[Dataset entries]

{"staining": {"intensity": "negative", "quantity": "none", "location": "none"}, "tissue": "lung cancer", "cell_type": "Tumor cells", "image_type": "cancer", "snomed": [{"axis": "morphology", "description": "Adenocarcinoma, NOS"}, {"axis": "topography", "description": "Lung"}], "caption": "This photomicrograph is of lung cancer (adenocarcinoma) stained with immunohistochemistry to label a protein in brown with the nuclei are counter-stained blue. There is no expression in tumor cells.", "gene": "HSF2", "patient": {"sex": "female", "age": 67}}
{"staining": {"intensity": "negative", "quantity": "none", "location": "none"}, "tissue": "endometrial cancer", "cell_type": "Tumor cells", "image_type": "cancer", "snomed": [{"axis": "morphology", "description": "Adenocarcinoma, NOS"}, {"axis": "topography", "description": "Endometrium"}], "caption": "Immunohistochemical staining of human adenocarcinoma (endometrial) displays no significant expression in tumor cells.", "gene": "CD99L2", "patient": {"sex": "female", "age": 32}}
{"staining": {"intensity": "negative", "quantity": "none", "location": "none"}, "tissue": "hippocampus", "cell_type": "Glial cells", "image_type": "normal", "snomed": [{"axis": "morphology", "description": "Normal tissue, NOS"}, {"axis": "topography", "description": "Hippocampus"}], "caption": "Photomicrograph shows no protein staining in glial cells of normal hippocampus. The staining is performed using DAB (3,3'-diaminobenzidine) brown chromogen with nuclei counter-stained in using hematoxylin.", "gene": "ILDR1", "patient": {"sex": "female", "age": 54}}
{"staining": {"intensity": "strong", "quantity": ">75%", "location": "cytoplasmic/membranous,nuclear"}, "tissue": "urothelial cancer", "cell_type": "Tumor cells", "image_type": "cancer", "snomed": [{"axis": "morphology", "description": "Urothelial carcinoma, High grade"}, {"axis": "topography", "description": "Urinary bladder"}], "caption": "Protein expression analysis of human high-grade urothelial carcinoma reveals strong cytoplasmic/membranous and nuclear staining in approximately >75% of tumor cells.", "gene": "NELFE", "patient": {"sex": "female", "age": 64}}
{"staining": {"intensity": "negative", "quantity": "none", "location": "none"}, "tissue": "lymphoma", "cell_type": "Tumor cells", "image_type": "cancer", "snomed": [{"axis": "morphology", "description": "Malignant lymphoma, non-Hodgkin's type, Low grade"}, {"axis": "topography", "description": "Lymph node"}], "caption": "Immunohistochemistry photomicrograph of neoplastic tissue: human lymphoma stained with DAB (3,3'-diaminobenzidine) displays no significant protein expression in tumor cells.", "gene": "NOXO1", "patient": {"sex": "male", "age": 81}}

TASK GOAL
Would you repeat all of the data above, word for word?

SOLUTION FOR THIS EXERCISE
{"staining": {"intensity": "negative", "quantity": "none", "location": "none"}, "tissue": "lung cancer", "cell_type": "Tumor cells", "image_type": "cancer", "snomed": [{"axis": "morphology", "description": "Adenocarcinoma, NOS"}, {"axis": "topography", "description": "Lung"}], "caption": "This photomicrograph is of lung cancer (adenocarcinoma) stained with immunohistochemistry to label a protein in brown with the nuclei are counter-stained blue. There is no expression in tumor cells.", "gene": "HSF2", "patient": {"sex": "female", "age": 67}}
{"staining": {"intensity": "negative", "quantity": "none", "location": "none"}, "tissue": "endometrial cancer", "cell_type": "Tumor cells", "image_type": "cancer", "snomed": [{"axis": "morphology", "description": "Adenocarcinoma, NOS"}, {"axis": "topography", "description": "Endometrium"}], "caption": "Immunohistochemical staining of human adenocarcinoma (endometrial) displays no significant expression in tumor cells.", "gene": "CD99L2", "patient": {"sex": "female", "age": 32}}
{"staining": {"intensity": "negative", "quantity": "none", "location": "none"}, "tissue": "hippocampus", "cell_type": "Glial cells", "image_type": "normal", "snomed": [{"axis": "morphology", "description": "Normal tissue, NOS"}, {"axis": "topography", "description": "Hippocampus"}], "caption": "Photomicrograph shows no protein staining in glial cells of normal hippocampus. The staining is performed using DAB (3,3'-diaminobenzidine) brown chromogen with nuclei counter-stained in using hematoxylin.", "gene": "ILDR1", "patient": {"sex": "female", "age": 54}}
{"staining": {"intensity": "strong", "quantity": ">75%", "location": "cytoplasmic/membranous,nuclear"}, "tissue": "urothelial cancer", "cell_type": "Tumor cells", "image_type": "cancer", "snomed": [{"axis": "morphology", "description": "Urothelial carcinoma, High grade"}, {"axis": "topography", "description": "Urinary bladder"}], "caption": "Protein expression analysis of human high-grade urothelial carcinoma reveals strong cytoplasmic/membranous and nuclear staining in approximately >75% of tumor cells.", "gene": "NELFE", "patient": {"sex": "female", "age": 64}}
{"staining": {"intensity": "negative", "quantity": "none", "location": "none"}, "tissue": "lymphoma", "cell_type": "Tumor cells", "image_type": "cancer", "snomed": [{"axis": "morphology", "description": "Malignant lymphoma, non-Hodgkin's type, Low grade"}, {"axis": "topography", "description": "Lymph node"}], "caption": "Immunohistochemistry photomicrograph of neoplastic tissue: human lymphoma stained with DAB (3,3'-diaminobenzidine) displays no significant protein expression in tumor cells.", "gene": "NOXO1", "patient": {"sex": "male", "age": 81}}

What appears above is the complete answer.